Refuge in Yellowstone

“It is important to attend to the outer world and your responsibilities in it, but sometimes it is just as important to attend to the inner, spiritual world.”  words from a tarot card

These last couple of months have thrown me into the outer world–the daily news, the obsessive tweets by our new leader, everyone talking of their outrage, incredulity, calls to action.  And we must respond and resist.  We cannot let things go unprotested.  

But in the midst of all this, Ted and I found refuge in a place where there were no TVs, no radios, no newspapers, no cell phone or internet.  We silenced the cacophony for 5 days, attending instead to the earth whose heart beat just a few miles below our feet, whose life blood boiled to the surface in hot pools which melted the heavy snow and ice clogging open water and offered forage to hungry bison and elk and refuge to trumpeter swans and geese.  For five glorious days the only thing spouting off were the geysers.  We could take a breath, take in the wonder of the snowy woods where the imagination stirring snow ghosts lurked.  An angel hovering in the pines, or a snow snail crawling upstream against the current of the pewter river reminding me that it is always slow going against the current, but like a snail, we must just keep plugging along.  The forces of nature–snow falling in gale force winds–drifts blocking the trails–steam billowing in the frosted air obscuring the sights, but giving the woods an etherial other-worldly quality were all there to remind us that beyond the walls of civilization were forces far more powerful and fierce than our own greed and self-centeredness.  
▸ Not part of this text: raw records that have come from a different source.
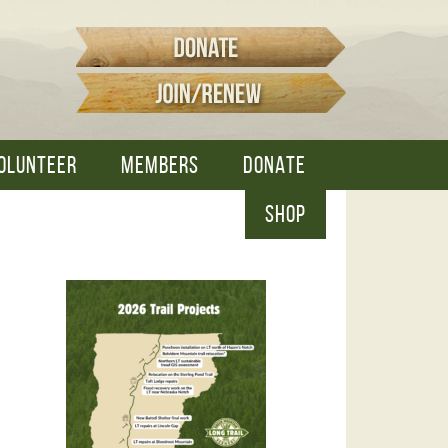
OLUNTEER
MEMBERS
DONATE
SHOP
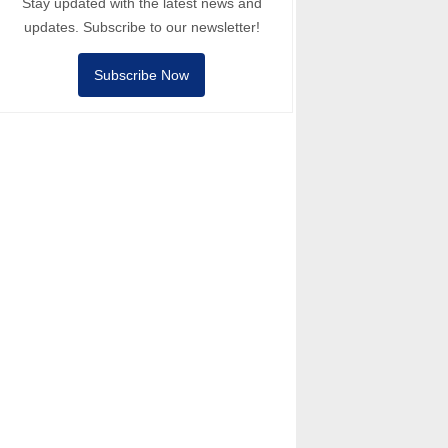
Stay updated with the latest news and
updates. Subscribe to our newsletter!
Subscribe Now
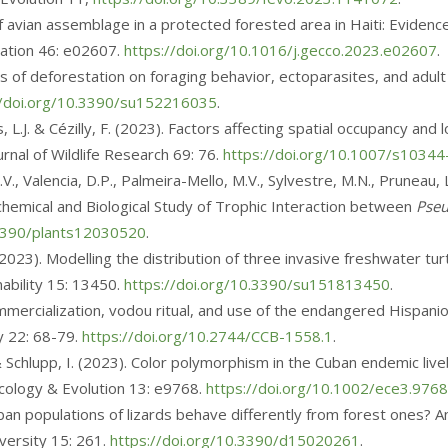
 of avian assemblage in a protected forested area in Haiti: Eviden
vation 46: e02607.
https://doi.org/10.1016/j.gecco.2023.e02607
.
fects of deforestation on foraging behavior, ectoparasites, and adult
//doi.org/10.3390/su152216035
.
s, L.J. & Cézilly, F. (2023). Factors affecting spatial occupancy an
rnal of Wildlife Research 69: 76.
https://doi.org/10.1007/s1034
V., Valencia, D.P., Palmeira-Mello, M.V., Sylvestre, M.N., Pruneau,
chemical and Biological Study of Trophic Interaction between
Pseu
.3390/plants12030520
.
. (2023). Modelling the distribution of three invasive freshwater tu
ability 15: 13450.
https://doi.org/10.3390/su151813450
.
. Commercialization, vodou ritual, and use of the endangered Hispanio
y 22: 68-79.
https://doi.org/10.2744/CCB-1558.1
.
 & Schlupp, I. (2023). Color polymorphism in the Cuban endemic liv
 Ecology & Evolution 13: e9768.
https://doi.org/10.1002/ece3.9768
burban populations of lizards behave differently from forest ones? 
iversity 15: 261.
https://doi.org/10.3390/d15020261
.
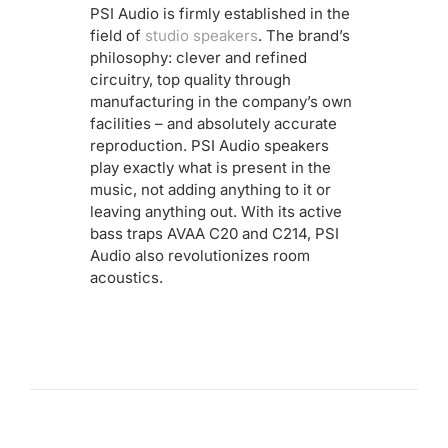
PSI Audio is firmly established in the
field of
studio speakers
. The brand’s
philosophy: clever and refined
circuitry, top quality through
manufacturing in the company’s own
facilities – and absolutely accurate
reproduction. PSI Audio speakers
play exactly what is present in the
music, not adding anything to it or
leaving anything out. With its active
bass traps AVAA C20 and C214, PSI
Audio also revolutionizes room
acoustics.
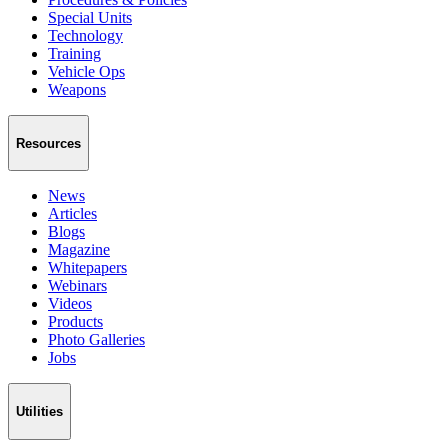
Special Units
Technology
Training
Vehicle Ops
Weapons
Resources
News
Articles
Blogs
Magazine
Whitepapers
Webinars
Videos
Products
Photo Galleries
Jobs
Utilities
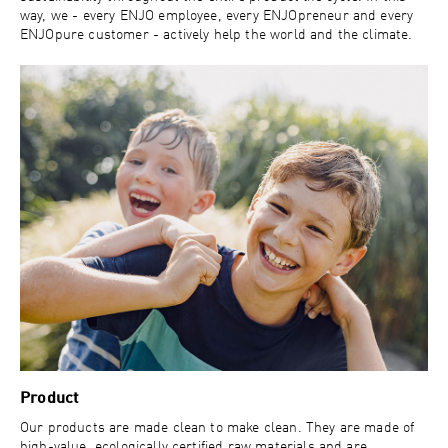
way, we - every ENJO employee, every ENJOpreneur and every
ENJOpure customer - actively help the world and the climate.
Product
Our products are made clean to make clean. They are made of
high-value, ecologically certified raw materials and are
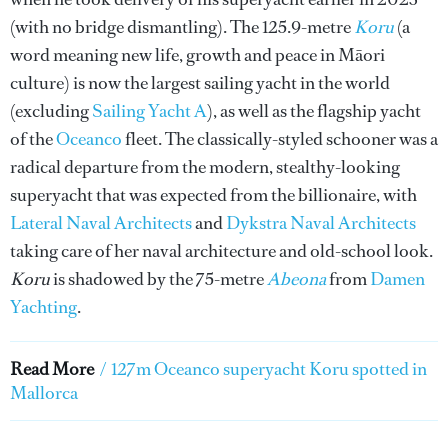
(with no bridge dismantling). The 125.9-metre
Koru
(a
word meaning new life, growth and peace in Māori
culture) is now the largest sailing yacht in the world
(excluding
Sailing Yacht A
), as well as the flagship yacht
of the
Oceanco
fleet. The classically-styled schooner was a
radical departure from the modern, stealthy-looking
superyacht that was expected from the billionaire, with
Lateral Naval Architects
and
Dykstra Naval Architects
taking care of her naval architecture and old-school look.
Koru
is shadowed by the 75-metre
Abeona
from
Damen
Yachting
.
Read More
/
127m Oceanco superyacht Koru spotted in
Mallorca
Of course, we had to return home to the turmoil of the latest news, but our experience was a strong reminder to take time every day to stop obsessing over the latest outrage, the latest tweet and go to the woods –pay attention to the real tweets and songs of the birds.  To reflect rather than react.  And most importantly, to not get distracted from what we really care about.  Focusing on the reality show going on in Washington means we might take our eye off of the crucial issues here at home.  And so I have limited myself to giving my attention to what’s happening in the state legislature and making sure that our representatives don’t forget that they represent all of us.  And with Montana’s representative Ryan Zinke up for Interior Secretary, it is incredibly important that we let him know how crucial these wild refuges are for all our souls.